University Alliance today issues its response to the government’s Green Paper, Fulfilling Our Potential: Teaching Excellence, Social Mobility and Student Choice.
Read our response in full here (PDF)
We agree that excellent teaching within universities should be recognised and rewarded – and made available to everyone with the ability and aspiration to benefit from it. Our response to the Green Paper puts forward practical suggestions for how the government’s ambitious reform agenda can best be delivered.
University Alliance calls on Government to:
- Implement the Teaching Excellence Framework (TEF) in stages to allow time to evaluate how it operates in practice and make adaptions if required. The Government should also commission additional research to better understand how the TEF can best be used to help prospective students make informed decisions. Over time, impact statements could draw on testimony from employers and include reflections from graduates several years after they leave university.

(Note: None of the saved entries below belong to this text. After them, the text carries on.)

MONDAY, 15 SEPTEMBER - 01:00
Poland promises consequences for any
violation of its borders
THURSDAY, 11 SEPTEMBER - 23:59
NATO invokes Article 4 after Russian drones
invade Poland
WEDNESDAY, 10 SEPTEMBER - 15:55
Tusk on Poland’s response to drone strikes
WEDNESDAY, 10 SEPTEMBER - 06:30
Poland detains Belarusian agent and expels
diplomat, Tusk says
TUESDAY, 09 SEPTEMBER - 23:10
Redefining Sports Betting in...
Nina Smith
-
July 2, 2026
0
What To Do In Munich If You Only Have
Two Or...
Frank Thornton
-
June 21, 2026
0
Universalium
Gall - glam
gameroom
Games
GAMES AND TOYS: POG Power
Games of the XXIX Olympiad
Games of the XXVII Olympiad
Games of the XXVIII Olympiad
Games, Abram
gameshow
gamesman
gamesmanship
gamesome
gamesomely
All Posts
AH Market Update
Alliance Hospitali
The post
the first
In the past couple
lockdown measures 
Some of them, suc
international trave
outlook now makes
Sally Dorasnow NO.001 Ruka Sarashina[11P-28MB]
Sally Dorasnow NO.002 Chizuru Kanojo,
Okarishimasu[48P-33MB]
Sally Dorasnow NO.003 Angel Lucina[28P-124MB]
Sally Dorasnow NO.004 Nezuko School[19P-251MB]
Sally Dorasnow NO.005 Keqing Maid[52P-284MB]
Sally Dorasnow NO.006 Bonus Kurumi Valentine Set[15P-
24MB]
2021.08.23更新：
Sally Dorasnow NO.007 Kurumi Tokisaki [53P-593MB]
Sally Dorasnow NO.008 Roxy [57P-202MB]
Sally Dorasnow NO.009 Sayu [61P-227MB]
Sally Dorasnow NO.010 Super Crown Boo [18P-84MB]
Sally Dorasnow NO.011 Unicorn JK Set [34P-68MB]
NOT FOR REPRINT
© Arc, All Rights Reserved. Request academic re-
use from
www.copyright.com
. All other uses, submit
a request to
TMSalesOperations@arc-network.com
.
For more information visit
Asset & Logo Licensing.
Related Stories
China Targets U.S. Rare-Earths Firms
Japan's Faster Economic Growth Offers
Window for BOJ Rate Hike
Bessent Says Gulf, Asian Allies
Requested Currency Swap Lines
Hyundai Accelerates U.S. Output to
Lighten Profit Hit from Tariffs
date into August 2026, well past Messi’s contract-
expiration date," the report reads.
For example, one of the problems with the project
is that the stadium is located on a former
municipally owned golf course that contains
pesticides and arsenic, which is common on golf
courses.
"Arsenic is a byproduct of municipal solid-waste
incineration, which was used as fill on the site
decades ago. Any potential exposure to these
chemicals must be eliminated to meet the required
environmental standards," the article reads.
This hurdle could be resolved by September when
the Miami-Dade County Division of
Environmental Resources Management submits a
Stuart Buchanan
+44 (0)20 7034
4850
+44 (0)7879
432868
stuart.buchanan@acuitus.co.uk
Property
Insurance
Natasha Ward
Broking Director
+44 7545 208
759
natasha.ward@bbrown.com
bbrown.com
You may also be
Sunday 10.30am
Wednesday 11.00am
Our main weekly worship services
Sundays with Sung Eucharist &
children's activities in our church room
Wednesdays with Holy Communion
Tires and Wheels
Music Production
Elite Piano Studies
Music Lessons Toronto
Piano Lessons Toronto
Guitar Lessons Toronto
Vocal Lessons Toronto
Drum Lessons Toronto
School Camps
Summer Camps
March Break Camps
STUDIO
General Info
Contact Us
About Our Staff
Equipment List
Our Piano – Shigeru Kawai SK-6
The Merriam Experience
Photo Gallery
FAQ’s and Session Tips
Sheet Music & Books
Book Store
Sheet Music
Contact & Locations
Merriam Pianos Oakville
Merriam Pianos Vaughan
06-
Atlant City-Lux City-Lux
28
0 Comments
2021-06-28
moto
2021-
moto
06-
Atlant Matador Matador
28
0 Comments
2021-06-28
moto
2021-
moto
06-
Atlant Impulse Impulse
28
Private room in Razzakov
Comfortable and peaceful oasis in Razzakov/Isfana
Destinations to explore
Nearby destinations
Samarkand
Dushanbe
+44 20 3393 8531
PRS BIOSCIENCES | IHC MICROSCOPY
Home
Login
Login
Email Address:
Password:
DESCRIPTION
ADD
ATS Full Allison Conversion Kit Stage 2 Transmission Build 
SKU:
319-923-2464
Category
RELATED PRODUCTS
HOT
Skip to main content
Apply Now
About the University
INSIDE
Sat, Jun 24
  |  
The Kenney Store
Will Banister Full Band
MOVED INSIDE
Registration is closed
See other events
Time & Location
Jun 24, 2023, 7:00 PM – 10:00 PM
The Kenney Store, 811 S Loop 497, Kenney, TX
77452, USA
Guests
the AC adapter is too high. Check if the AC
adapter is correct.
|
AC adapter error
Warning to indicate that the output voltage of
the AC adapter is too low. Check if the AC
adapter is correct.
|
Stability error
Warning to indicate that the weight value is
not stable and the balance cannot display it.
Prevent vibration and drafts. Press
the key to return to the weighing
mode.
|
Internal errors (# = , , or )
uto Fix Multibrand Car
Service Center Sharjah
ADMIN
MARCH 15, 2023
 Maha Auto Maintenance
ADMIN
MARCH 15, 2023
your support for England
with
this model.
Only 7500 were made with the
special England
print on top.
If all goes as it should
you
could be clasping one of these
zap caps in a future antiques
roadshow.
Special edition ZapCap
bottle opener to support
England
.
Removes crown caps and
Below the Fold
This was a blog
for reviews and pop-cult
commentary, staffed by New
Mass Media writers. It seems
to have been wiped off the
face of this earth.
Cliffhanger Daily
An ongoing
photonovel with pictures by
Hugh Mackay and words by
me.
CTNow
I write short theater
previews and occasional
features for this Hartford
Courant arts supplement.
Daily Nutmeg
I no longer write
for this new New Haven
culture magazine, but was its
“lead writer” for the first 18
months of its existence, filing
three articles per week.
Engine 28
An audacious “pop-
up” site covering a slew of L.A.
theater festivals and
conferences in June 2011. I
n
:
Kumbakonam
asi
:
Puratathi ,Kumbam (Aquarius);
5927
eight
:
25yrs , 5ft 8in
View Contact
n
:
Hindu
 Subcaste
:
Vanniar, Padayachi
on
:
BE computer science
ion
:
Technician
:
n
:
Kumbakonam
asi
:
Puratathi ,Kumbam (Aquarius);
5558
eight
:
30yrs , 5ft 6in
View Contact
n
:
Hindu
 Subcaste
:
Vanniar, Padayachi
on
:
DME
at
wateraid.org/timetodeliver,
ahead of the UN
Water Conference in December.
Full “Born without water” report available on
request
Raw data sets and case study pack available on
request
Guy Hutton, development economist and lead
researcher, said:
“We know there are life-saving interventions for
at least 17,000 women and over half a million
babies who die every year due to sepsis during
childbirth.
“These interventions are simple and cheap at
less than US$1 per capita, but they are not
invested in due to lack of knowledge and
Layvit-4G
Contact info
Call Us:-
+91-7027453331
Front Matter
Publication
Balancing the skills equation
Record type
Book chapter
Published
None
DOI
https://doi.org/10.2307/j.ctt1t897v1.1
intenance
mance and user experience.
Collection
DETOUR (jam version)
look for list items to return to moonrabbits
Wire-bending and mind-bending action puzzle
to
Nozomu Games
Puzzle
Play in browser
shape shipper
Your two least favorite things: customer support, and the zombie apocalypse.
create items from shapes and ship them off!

- Monitor carefully whether Access Agreements, the TEF and Student Opportunity Funding are working together to incentivise achievement of the Prime Minister’s ambitious widening participation aims. Metrics should be contextualized and benchmarked to reflect institutions’ student profile and widening participation performance and Student Opportunity Funding should be maintained at a meaningful level.
- Recognise formally the importance of research-informed teaching, with explicit duties for bodies allocating the teaching grant and quality-related funding to align their policies to support scholarship-led teaching.
- Ensure statutory or structural protection for quality-related (QR) research funding as a separate stream within the dual support system, potentially through setting up an operationally-independent ‘Research Excellence England’ body to operate within the ‘Research UK’ family.
- Retain a business-facing innovation agency for the UK – recognising the full range of innovation support valued by business.
Commenting, University Alliance Chief Executive Maddalaine Ansell said:
“The Teaching Excellence Framework has the potential to drive greater recognition and reward for teaching excellence and continuous improvement. To get implementation right, we believe it should be rolled out gradually, with space to make adaptions where required, based on evidence.
“University Alliance’s response reflects our strengths and experience, particularly in delivering innovative and entrepreneurial teaching geared towards industry and the professions. We are the only group of universities above benchmark for both recruiting and retaining students with widening participation backgrounds, and have stressed the continued importance of Student Opportunity Funding and the need for TEF measures to be properly benchmarked and contextualised.
“While the main focus of this report is teaching excellence, Ministers must ensure the large-scale changes envisaged in the way research and innovation are funded do not have unintended adverse consequences. Quality-related research funding is essential for ensuring a truly dynamic and competitive system and must be retained. At the same time Innovate UK should be developed as a business-facing innovation organization for the UK – which would be more easily achieved if Innovate UK stays outside Research UK.”